As we all are looking at how the legal cannabis market is evolving and being approved across our nation, New York is still in the process of finalizing its adult-use marijuana legalization bill. New York is hoping the third time’s the charm, however things seem to be hitting a roadblock again.
For starters, New York has the potential to become one of the biggest marijuana markets in the world. But it’s existing medical cannabis framework is heavily regulated and has a lot of people wondering, including their experts, on how the market will react once the recreational bill passes.
Let’s dive into this deeper. Currently, a top New York lawmaker said on Wednesday that New York should first move to pass a marijuana legalization bill that was introduced by her before entering into any negotiations with the governor’s office about the separate cannabis plan he recently unveiled.
The biggest take away from all of this is that the current adult-use legalization bill has key differences from what Gov. Andrew Cuomo (D) and his proposal includes; things such as home cultivation, budget, additional services related to marijuana, and so forth. Assembly Majority Leader Crystal Peoples-Stokes (D) stated that the legislature should just start by passing her legislation, then working with Cuomo and his office to find middle ground.
This is to prevent yet another breakdown in negotiations over the details, which has happened the last two times the governor put legalization in his budget request. According to Spectrum News, Stokes (D) said that, “In some ways, I’m pleased that the governor has submitted a proposal again. But I do think that, in all honesty, this is the third time that he’s done this, and so I think the proper thing for us to do as a legislature is to approve the bill that [Sen. Liz Krueger (D)] and I’ve been carrying for the last six years.”
She also goes on to mention that the floor should approve their bill and then negotiations could begin with Cuomo’s team/Gov. Andrew Cuomo. Obviously in the cannabis industry this has garnered much attention as people grow impatient. A final New York Budget is due to be enacted by April 1, meaning that the top assembly member wants lawmakers to pass the legislature’s own legalization bill within the next several weeks.
Crystal Peoples-Stokes (D) outlined a specific issue with the governor’s proposal, namely the concern for social equity. Stokes (D) elaborated that Gov. Andrew Cuomo’s plan to put a portion of marijuana tax revenue toward equity grants for communities most impacted by the drug war was a step in the right direction, but should be codified in a statute. She goes on to state that she believes it to be a much larger process, and that it can’t go year-by-year. Especially if Cuomo is no longer governor, because governor is not a lifetime position. It requires a lot more attention to detail with a continual process for something like this to really have an impact on people’s lives who had been impacted by the war on drugs, therefore she felt it required it to be stated in a statute which would only be fair for the years to come.

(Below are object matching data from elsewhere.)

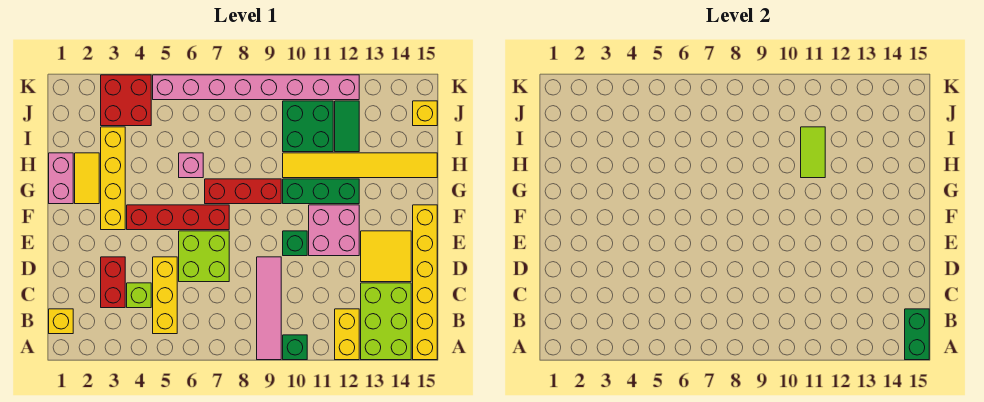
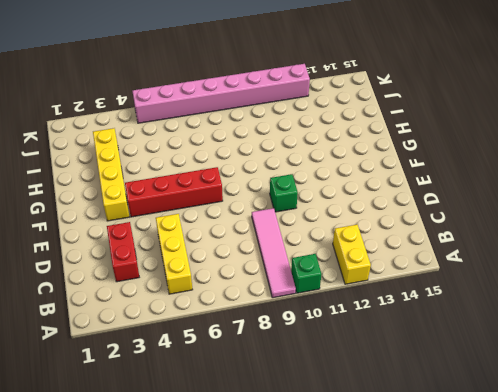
none -> lime brick A13:C14 level 1
none -> yellow brick A15:F15 level 1
none -> yellow brick B1 level 1

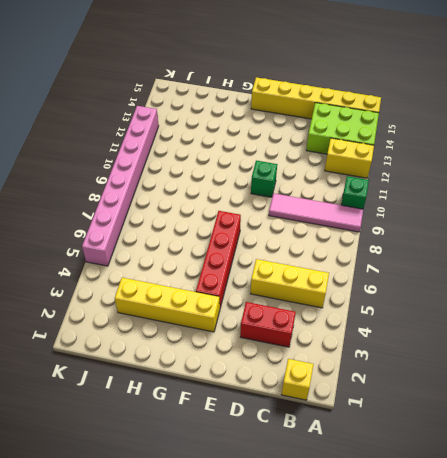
none -> lime brick C4 level 1
none -> lime brick D6:E7 level 1
none -> yellow tile D13:E14 level 1

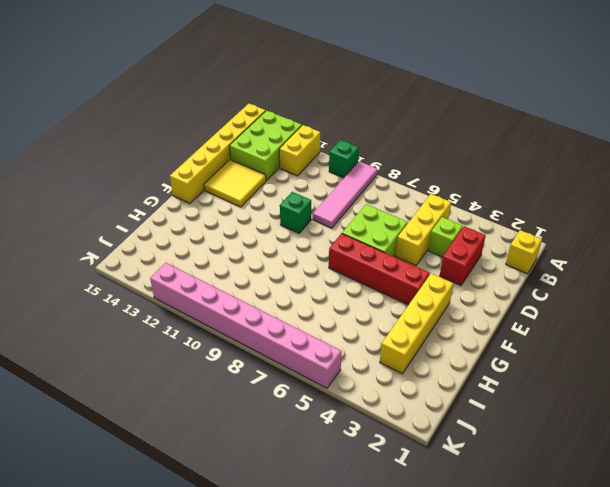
none -> pink brick E11:F12 level 1
none -> pink brick G1:H1 level 1
none -> yellow tile G2:H2 level 1

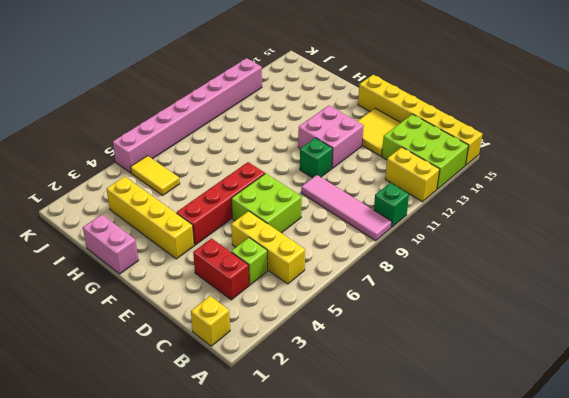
yellow tile I5:J5 level 1 -> yellow tile G2:H2 level 1
none -> red brick G7:G9 level 1
none -> green brick G10:G12 level 1
none -> pink brick H6 level 1

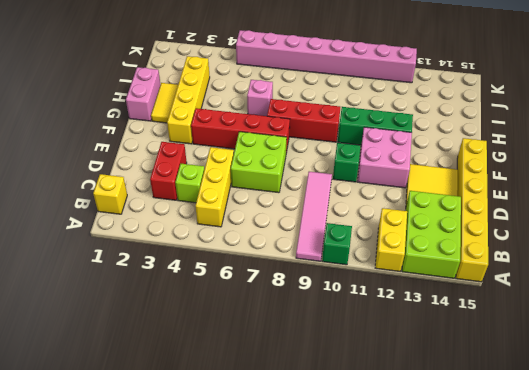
none -> yellow tile H10:H15 level 1
none -> green brick I10:J11 level 1
none -> green tile I12:J12 level 1

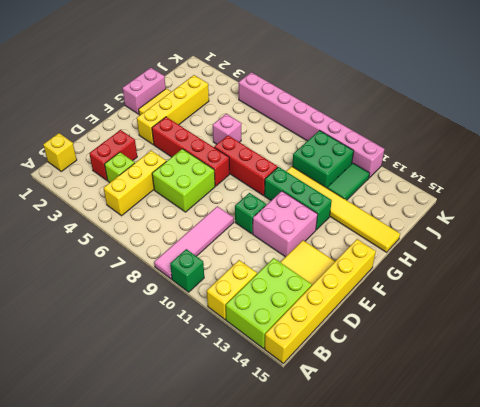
none -> red brick J3:K4 level 1
none -> yellow brick J15 level 1
none -> green brick A15:B15 level 2

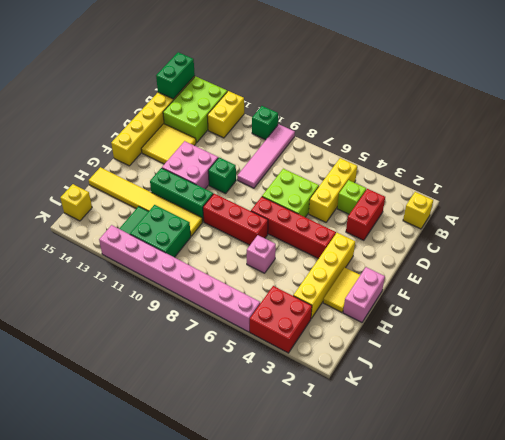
none -> lime tile H11:I11 level 2

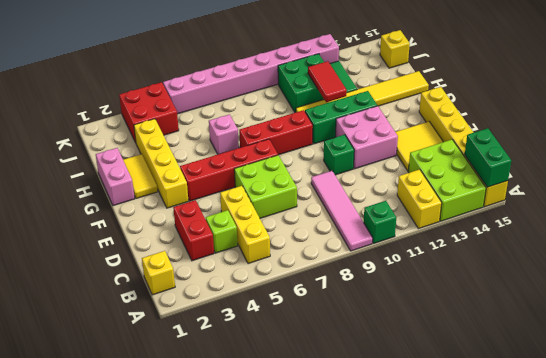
red tile H11:I11 level 2 -> lime tile H11:I11 level 2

Another provision in which there were differences that caused delay is the governor’s plan to increase penalties for selling marijuana to people under 21-making it a class D felony punishable with incarceration. In some cases two and half years (2.5) in prison instead of a misdemeanor as it currently is. Peoples-Stoke’s outlook is that a felony level crime is out of proportion. There are several matters like these that require additional conversation after the bill is passed. They could negotiate and come up with the right bill that will have the right impact.
There is still much to be fixed, as articles have said that her approach to this policy is to “save people’s lives,” whereas Cuomo (D) seems largely interested in closing the state’s budget gap, while still addressing social equity to an extent. Sources have stated that until they can fix these issues, they were not going to heal as a society, or in Peoples-Stokes words “we’re not going to bring things into fruition where they need to be.”
There is also the disputed cultivation component to Gov. Andrew Cuomo’s plan. Home cultivation would not be allowed, where other states have allowed up to six (6) plants for personal use. However, the governor feels differently about adults 21 and older to be able to purchase cannabis and cultivate on their own. There are different views on this matter that will need resolution.
Lastly, the tax revenue that Andrew Cuomo’s plan is proposing is as follows: A three tiered taxed system on recreational cannabis products. One based on THC content to be applied at the wholesale level, a 10.25% surcharge tax at the point of purchase by consumers, and thirdly applicable state and local sales taxes. Through this the administration is projecting that the state will take in $350 million annually in marijuana tax revenue as the program is up and running.
Like the Governor has stated in the past, “the pressure will be on” to legalize cannabis in the state and for lawmakers to approve it “this year.” Hopefully in the months to come we will see what changes have been made for New York as we move into 2021.